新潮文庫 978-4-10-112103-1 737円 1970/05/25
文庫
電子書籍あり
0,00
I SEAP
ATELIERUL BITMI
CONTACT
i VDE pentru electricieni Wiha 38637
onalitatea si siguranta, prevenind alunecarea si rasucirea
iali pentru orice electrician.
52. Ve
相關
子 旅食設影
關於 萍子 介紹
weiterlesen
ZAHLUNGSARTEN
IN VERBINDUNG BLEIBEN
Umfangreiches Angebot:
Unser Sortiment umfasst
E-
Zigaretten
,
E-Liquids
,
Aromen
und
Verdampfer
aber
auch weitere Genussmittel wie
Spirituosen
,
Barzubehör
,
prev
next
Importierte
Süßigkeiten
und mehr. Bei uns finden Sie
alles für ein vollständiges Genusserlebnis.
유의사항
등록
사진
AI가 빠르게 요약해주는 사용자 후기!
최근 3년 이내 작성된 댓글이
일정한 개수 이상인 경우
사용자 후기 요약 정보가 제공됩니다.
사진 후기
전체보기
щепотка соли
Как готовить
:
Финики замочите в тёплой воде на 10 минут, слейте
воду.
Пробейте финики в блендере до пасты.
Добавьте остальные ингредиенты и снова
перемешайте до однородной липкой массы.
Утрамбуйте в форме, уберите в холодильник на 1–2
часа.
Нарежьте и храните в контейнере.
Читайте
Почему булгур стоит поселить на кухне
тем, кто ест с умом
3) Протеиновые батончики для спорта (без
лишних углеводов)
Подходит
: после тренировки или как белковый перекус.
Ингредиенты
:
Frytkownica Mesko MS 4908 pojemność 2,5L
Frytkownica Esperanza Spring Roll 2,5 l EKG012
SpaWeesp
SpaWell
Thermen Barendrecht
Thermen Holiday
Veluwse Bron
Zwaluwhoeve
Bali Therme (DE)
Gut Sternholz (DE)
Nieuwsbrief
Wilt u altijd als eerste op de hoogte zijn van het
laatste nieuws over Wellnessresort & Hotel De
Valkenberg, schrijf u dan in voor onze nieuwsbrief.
········
**DIRECTIVE:**
Pull out every line of the material above that contains the word "pentru", and list those lines in their original order.

**COMPLETED EXERCISE:**
i VDE pentru electricieni Wiha 38637
iali pentru orice electrician.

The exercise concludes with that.